:: PROBLEM STATEMENT ::
Wherever a line of the listing holds the string "stained", copy that line.

:: SUPPLIED INFORMATION ::
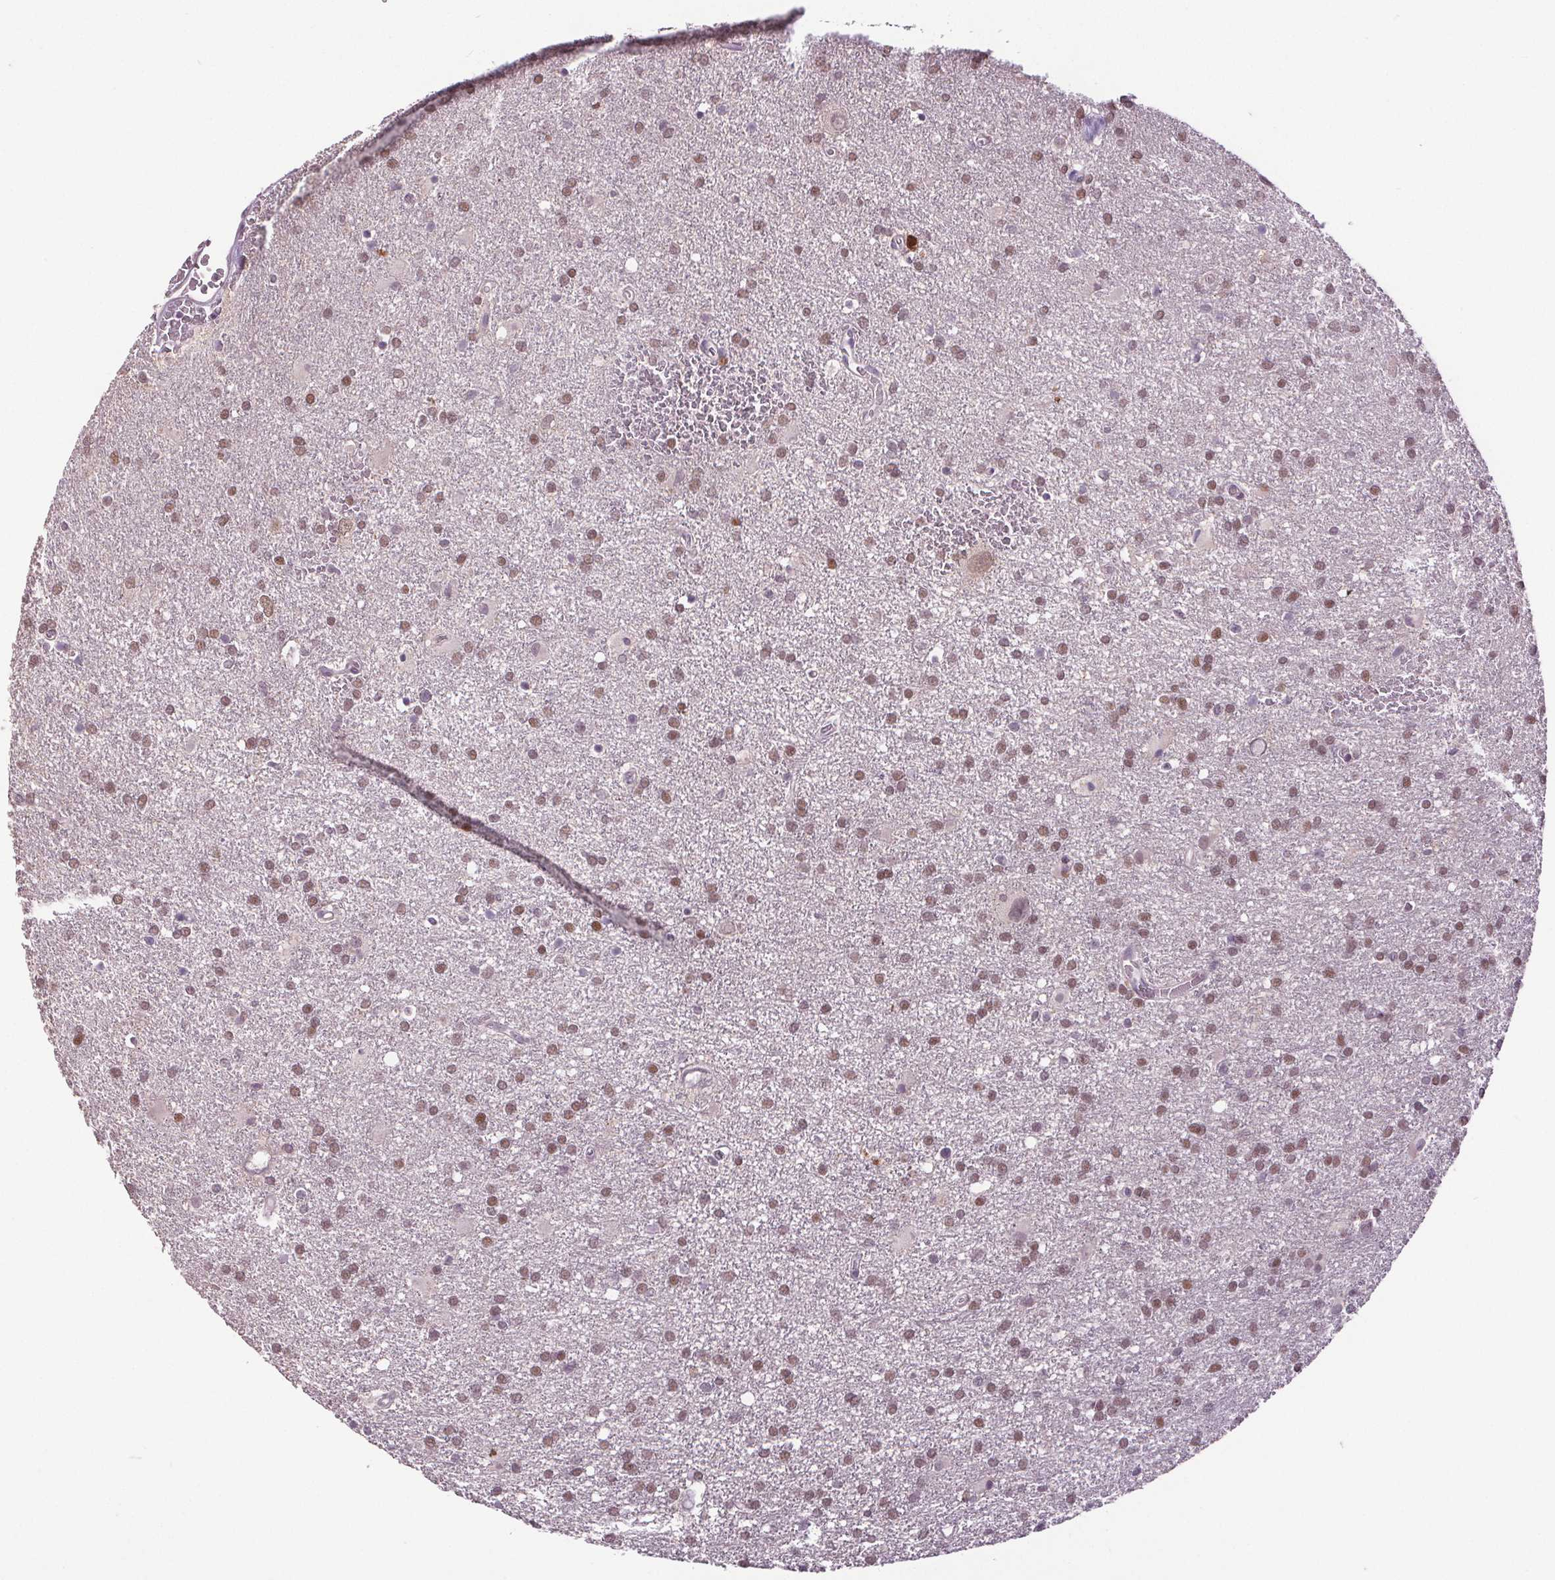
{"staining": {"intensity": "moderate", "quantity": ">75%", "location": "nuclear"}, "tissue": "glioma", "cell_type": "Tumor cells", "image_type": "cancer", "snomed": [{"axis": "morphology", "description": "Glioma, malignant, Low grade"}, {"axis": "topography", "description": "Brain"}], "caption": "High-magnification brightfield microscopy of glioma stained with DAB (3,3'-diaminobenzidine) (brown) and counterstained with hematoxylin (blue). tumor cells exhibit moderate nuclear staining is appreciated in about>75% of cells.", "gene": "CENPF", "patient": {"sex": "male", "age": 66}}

--

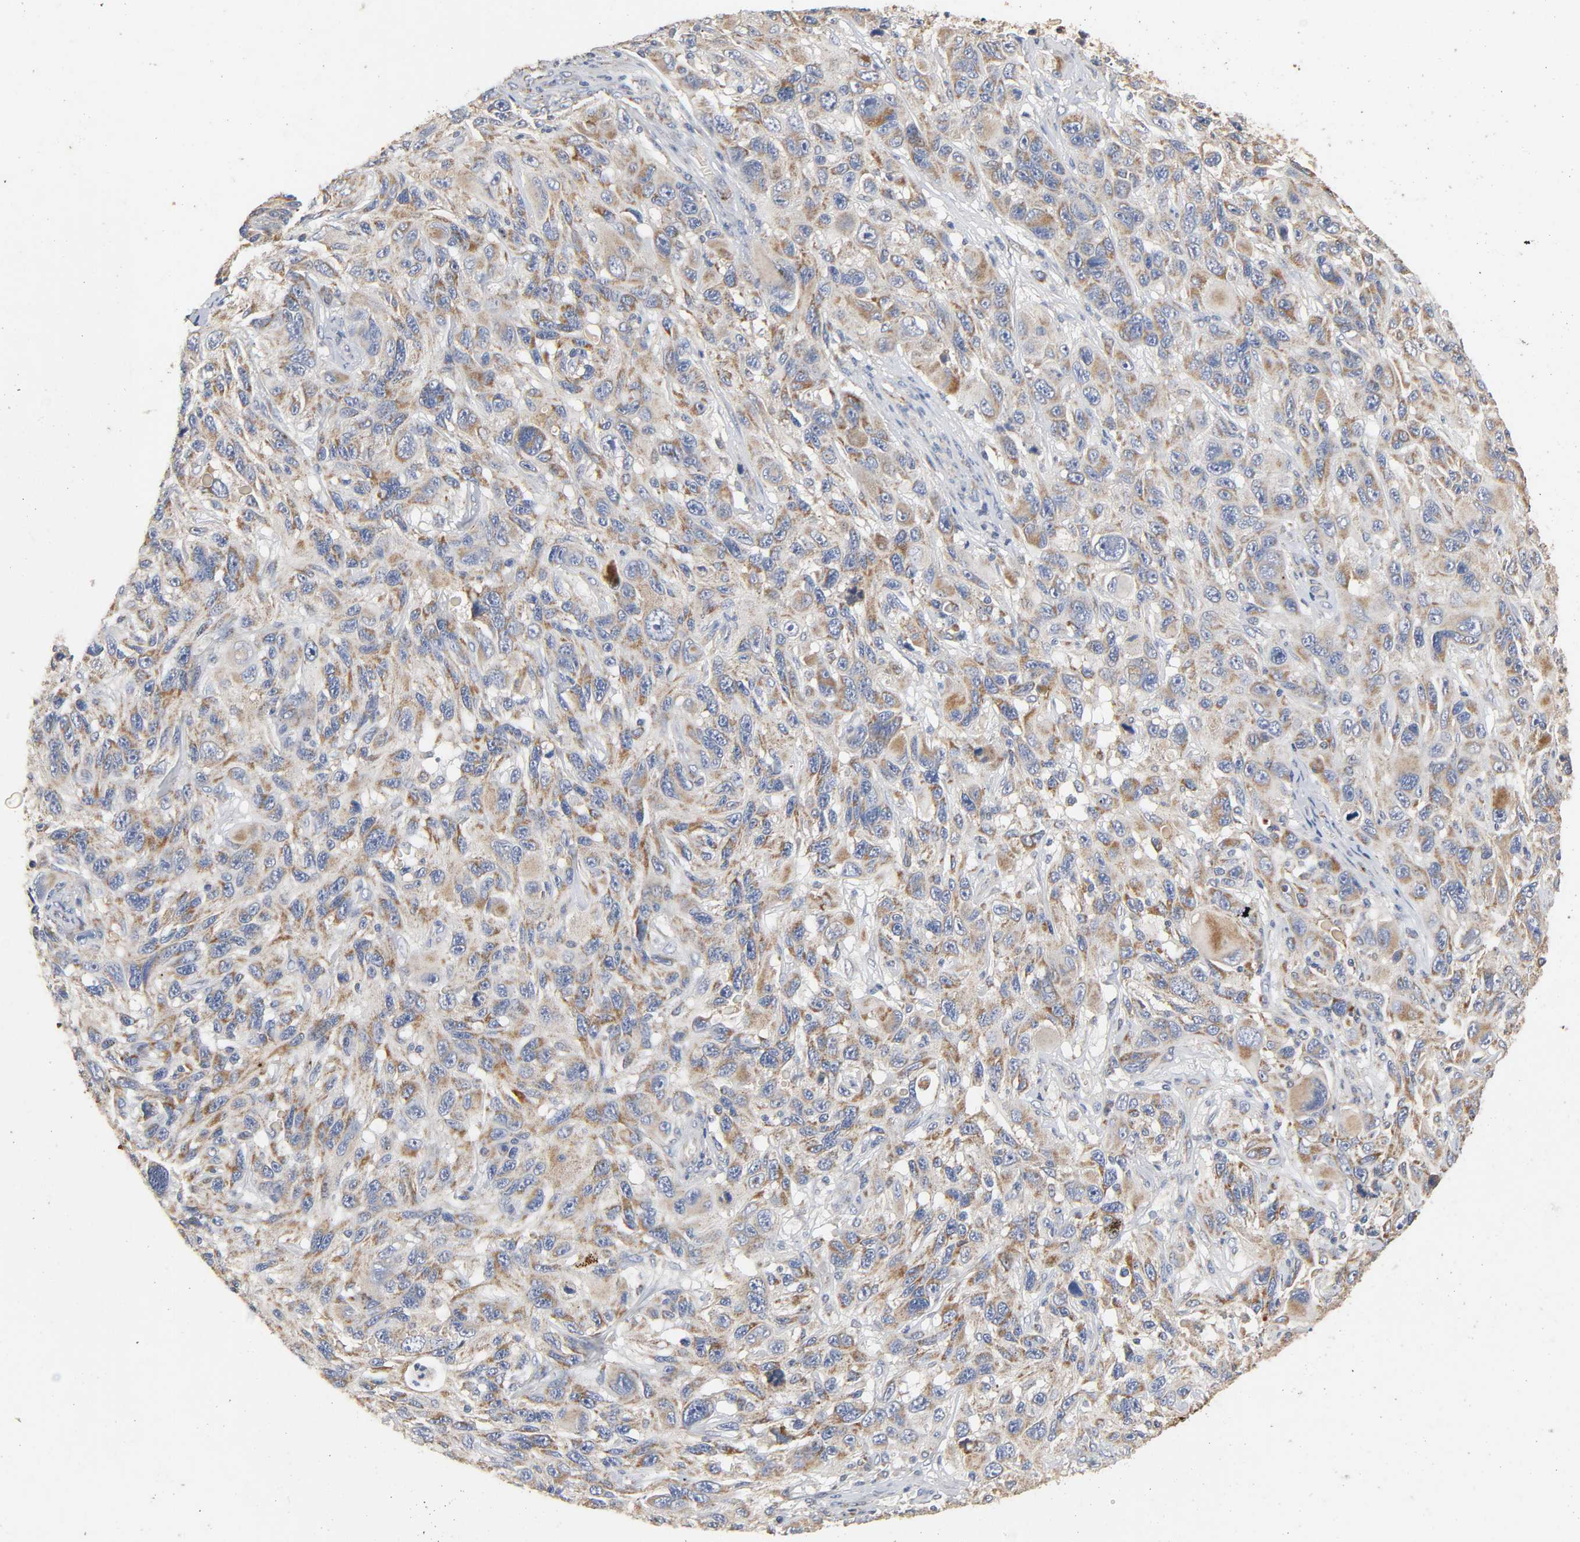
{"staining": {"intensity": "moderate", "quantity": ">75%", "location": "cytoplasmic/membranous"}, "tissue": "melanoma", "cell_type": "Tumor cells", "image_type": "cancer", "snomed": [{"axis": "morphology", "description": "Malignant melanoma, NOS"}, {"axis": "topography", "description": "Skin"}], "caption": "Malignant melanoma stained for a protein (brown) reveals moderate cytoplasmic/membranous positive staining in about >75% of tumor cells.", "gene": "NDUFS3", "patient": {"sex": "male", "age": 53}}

---

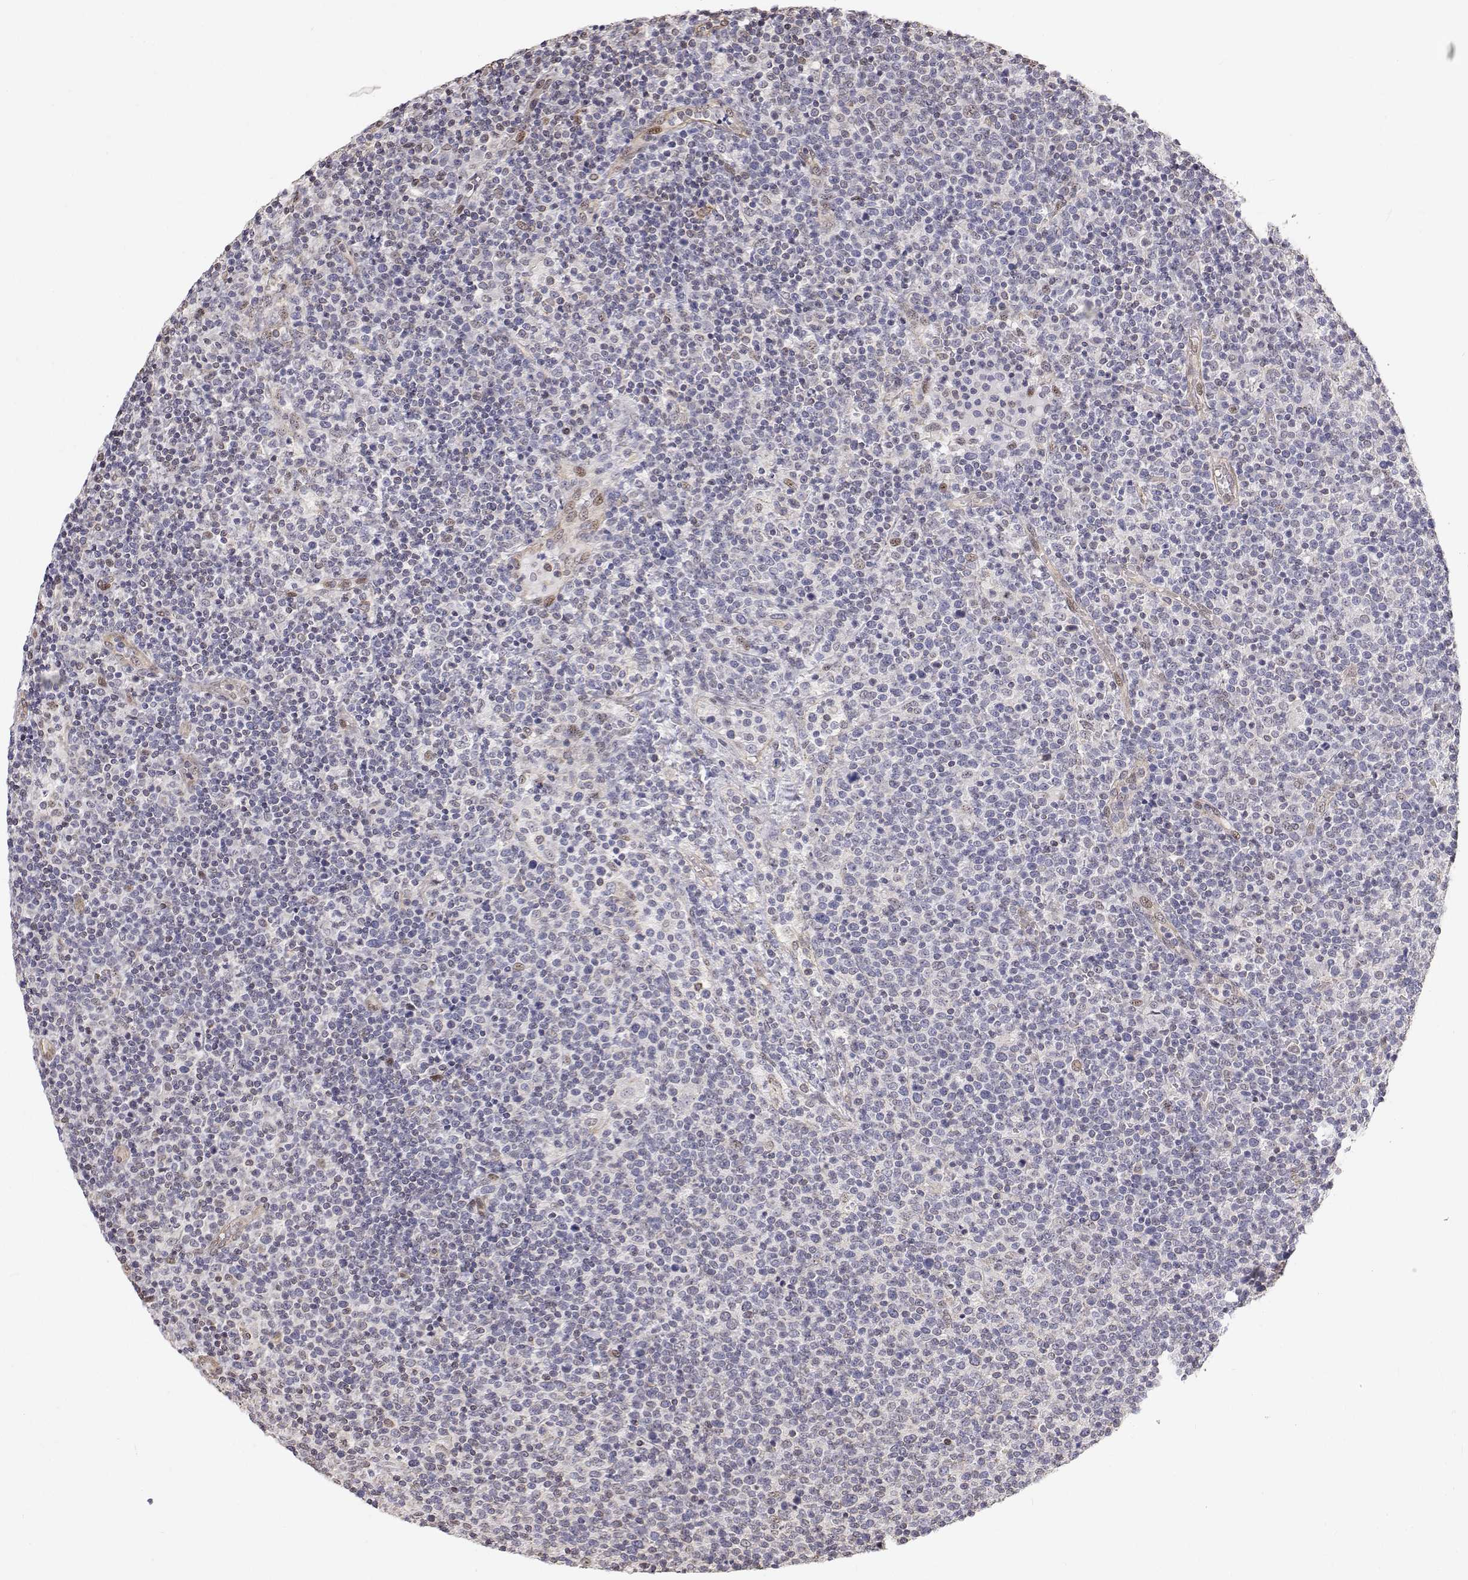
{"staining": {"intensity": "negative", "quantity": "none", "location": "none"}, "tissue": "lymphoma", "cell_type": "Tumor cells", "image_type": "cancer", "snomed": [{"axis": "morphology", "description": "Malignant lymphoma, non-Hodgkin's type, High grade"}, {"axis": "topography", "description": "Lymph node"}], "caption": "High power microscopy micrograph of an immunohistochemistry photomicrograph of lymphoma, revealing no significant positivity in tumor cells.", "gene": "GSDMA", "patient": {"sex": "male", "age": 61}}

:: RESPONSE AREA ::
{"staining": {"intensity": "moderate", "quantity": ">75%", "location": "nuclear"}, "tissue": "glioma", "cell_type": "Tumor cells", "image_type": "cancer", "snomed": [{"axis": "morphology", "description": "Glioma, malignant, Low grade"}, {"axis": "topography", "description": "Brain"}], "caption": "High-magnification brightfield microscopy of glioma stained with DAB (3,3'-diaminobenzidine) (brown) and counterstained with hematoxylin (blue). tumor cells exhibit moderate nuclear staining is appreciated in about>75% of cells.", "gene": "CENPF", "patient": {"sex": "male", "age": 66}}
{"staining": {"intensity": "moderate", "quantity": ">75%", "location": "cytoplasmic/membranous"}, "tissue": "melanoma", "cell_type": "Tumor cells", "image_type": "cancer", "snomed": [{"axis": "morphology", "description": "Malignant melanoma, NOS"}, {"axis": "topography", "description": "Skin"}], "caption": "Malignant melanoma stained for a protein (brown) reveals moderate cytoplasmic/membranous positive staining in about >75% of tumor cells.", "gene": "NDUFS3", "patient": {"sex": "male", "age": 53}}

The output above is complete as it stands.